Server(s) down-f5-False

error
health-checks
false
f5
Server(s) down-f5-False
0

#1

Server(s) down-f5-False

Vendor: f5

OS: False

Description:
indeni will alert one or more servers that the load balancer is directing traffic to is down.

Remediation Steps:
Review the cause for the servers being down.

How does this work?
This alert uses the iControl REST interface to extract the node statuses on the device.

Why is this important?
A node marked as down by a monitor, or disabled by an administrator, results in reduced pool capacity or in worst case, downtime. Disabling nodes is common during ie. a maintenance window but it is easily forgotten. This metric would warn administrators when a node is not ready to accept traffic.
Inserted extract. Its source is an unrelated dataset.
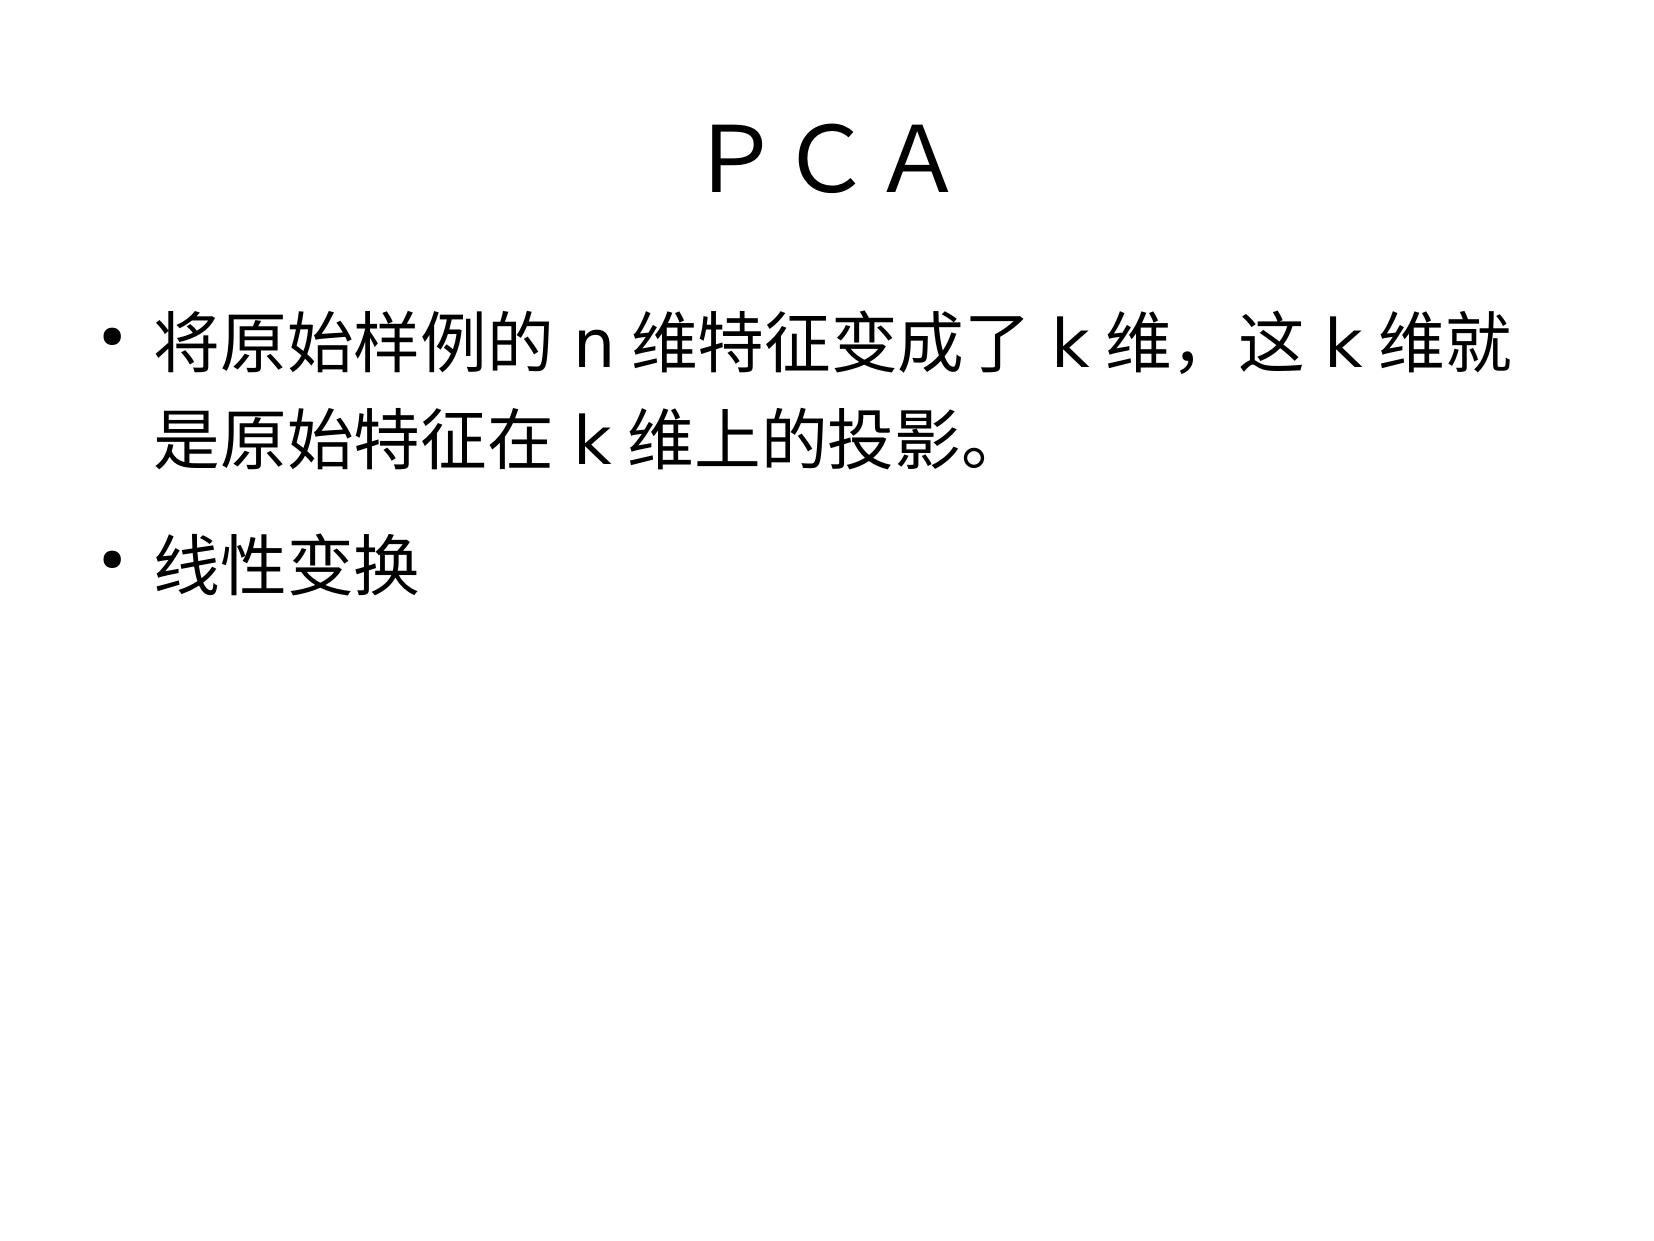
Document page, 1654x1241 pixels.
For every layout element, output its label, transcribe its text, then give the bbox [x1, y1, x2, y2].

title ＰＣＡ [82, 49, 1571, 257]
list 将原始样例的n维特征变成了k维，这k维就是原始特征在k维上的投影。 线性变换 [82, 290, 1571, 1010]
Without Indeni how would you find this?
Login to the device’s web interface and click on “Local Traffic” -> “Nodes”. This would show a list of the nodes and their statuses. In case the configuration is divided in multiple partitions changing to the “All [Read-only]” partition is recommended.

f5-rest-mgmt-tm-ltm-node

 #! META
name: f5-rest-mgmt-tm-ltm-node
description: Determine node state and availablity
type: monitoring
monitoring_interval: 5 minutes
requires:
    vendor: "f5"
    product: "load-balancer"
    rest-api: "true"

#! COMMENTS
lb-server-state:
    why: |
        A node marked as down by a monitor, or disabled by an administrator, results in reduced pool capacity or in worst case, downtime. Disabling nodes is common during ie. a maintenance window but it is easily forgotten. This metric would warn administrators when a node is not ready to accept traffic.
    how: |
        This alert uses the iControl REST interface to extract the node statuses on the device.
    without-indeni: |
        Login to the device's web interface and click on "Local Traffic" -> "Nodes". This would show a list of the nodes and their statuses. In case the configuration is divided in multiple partitions changing to the "All [Read-only]" partition is recommended.
    can-with-snmp: true
    can-with-syslog: false
    vendor-provided-management: Unknown

#! REMOTE::HTTP
url: /mgmt/tm/ltm/node?$select=fullPath,session,state
protocol: HTTPS

#! PARSER::JSON

_metrics:

    #   State determines if the node is ready to accept traffic according to the LB
    #
    #   Possible states:
    #   checking - No result yet
    #   down - monitor down
    #   up - Monitor up
    #   unchecked - no assigned monitor
    #   user-down - Forced offline (disabled, and manually set to state down)
    #   unavailable - Ie. connection limit has been reached

    - # Record nodes ready to receive traffic
        _groups:
            "$.items[0:][?((@.state == 'up' || @.state == 'unchecked') && @.session != 'user-disabled')]":
                _tags:
                    "im.name":
                        _constant: "lb-server-state"
                    "name":
                        _value: "fullPath"
                _value.double:
                    _constant: "1"
    - # Record nodes not ready to receive traffic
        _groups:
            "$.items[0:][?((@.state != 'up' && @.state != 'unchecked') || @.session == 'user-disabled')]":
                _tags:
                    "im.name":
                        _constant: "lb-server-state"
                    "name":
                        _value: "fullPath"
                _value.double:
                    _constant: "0"

lb_server_down

package com.indeni.server.rules.library.templatebased.loadbalancer

import com.indeni.server.rules.RuleContext
import com.indeni.server.rules.library.templates.StateDownTemplateRule
/**
  *
  */
case class lb_server_down() extends StateDownTemplateRule(
  ruleName = "lb_server_down",
  ruleFriendlyName = "Load Balancers: Server(s) down",
  ruleDescription = "indeni will alert one or more servers that the load balancer is directing traffic to is down.",
  metricName = "lb-server-state",
  applicableMetricTag = "name",
  alertItemsHeader = "Servers Affected",
  alertDescription = "One or more servers, to which this device is forwarding traffic, are down.",
  baseRemediationText = "Review the cause for the servers being down.")()